== Segment start ==

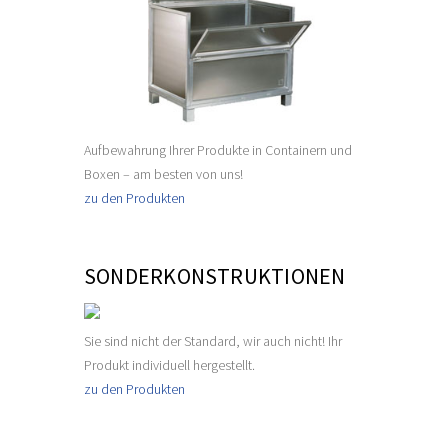
Aufbewahrung Ihrer Produkte in Containern und
Boxen – am besten von uns!
zu den Produkten
SONDERKONSTRUKTIONEN
Sie sind nicht der Standard, wir auch nicht! Ihr
Produkt individuell hergestellt.
zu den Produkten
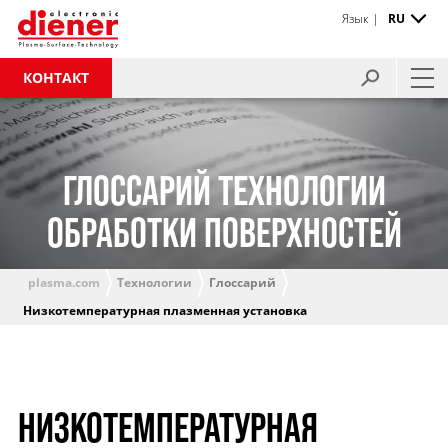
Язык |
RU
КОНТАКТ
ГЛОССАРИЙ ТЕХНОЛОГИИ
ОБРАБОТКИ ПОВЕРХНОСТЕЙ
plasma.com
Технологии
Глоссарий
Низкотемпературная плазменная установка
НИЗКОТЕМПЕРАТУРНАЯ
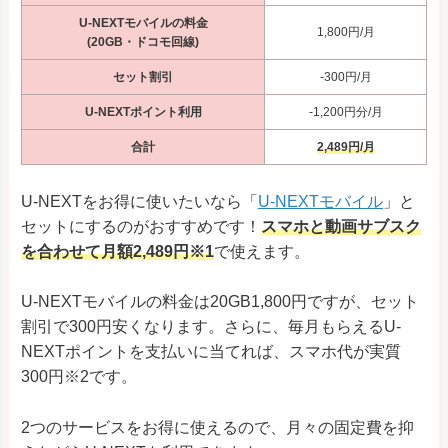
U-NEXTモバイルの料金
1,800円/月
(20GB・ドコモ回線)
セット割引
-300円/月
U-NEXTポイント利用
-1,200円分/月
合計
2,489円/月
U-NEXTをお得に使いたいなら「
U-NEXTモバイル
」と
セットにするのがおすすめです！
スマホと動画サブスク
を合わせて月額2,489円※1
で使えます。
U-NEXTモバイルの料金は20GB1,800円ですが、セット
割引で300円安くなります。さらに、毎月もらえるU-
NEXTポイントを支払いに当てれば、スマホ代が実質
300円※2です。
2つのサービスをお得に使えるので、月々の固定費を抑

== Segment end ==

Job: The task calls for every record to be transcribed exactly, with no images included.

Solution:
Aufbewahrung Ihrer Produkte in Containern und
Boxen – am besten von uns!
zu den Produkten
SONDERKONSTRUKTIONEN
Sie sind nicht der Standard, wir auch nicht! Ihr
Produkt individuell hergestellt.
zu den Produkten
Язык |
RU
КОНТАКТ
ГЛОССАРИЙ ТЕХНОЛОГИИ
ОБРАБОТКИ ПОВЕРХНОСТЕЙ
plasma.com
Технологии
Глоссарий
Низкотемпературная плазменная установка
НИЗКОТЕМПЕРАТУРНАЯ
U-NEXTモバイルの料金
1,800円/月
(20GB・ドコモ回線)
セット割引
-300円/月
U-NEXTポイント利用
-1,200円分/月
合計
2,489円/月
U-NEXTをお得に使いたいなら「
U-NEXTモバイル
」と
セットにするのがおすすめです！
スマホと動画サブスク
を合わせて月額2,489円※1
で使えます。
U-NEXTモバイルの料金は20GB1,800円ですが、セット
割引で300円安くなります。さらに、毎月もらえるU-
NEXTポイントを支払いに当てれば、スマホ代が実質
300円※2です。
2つのサービスをお得に使えるので、月々の固定費を抑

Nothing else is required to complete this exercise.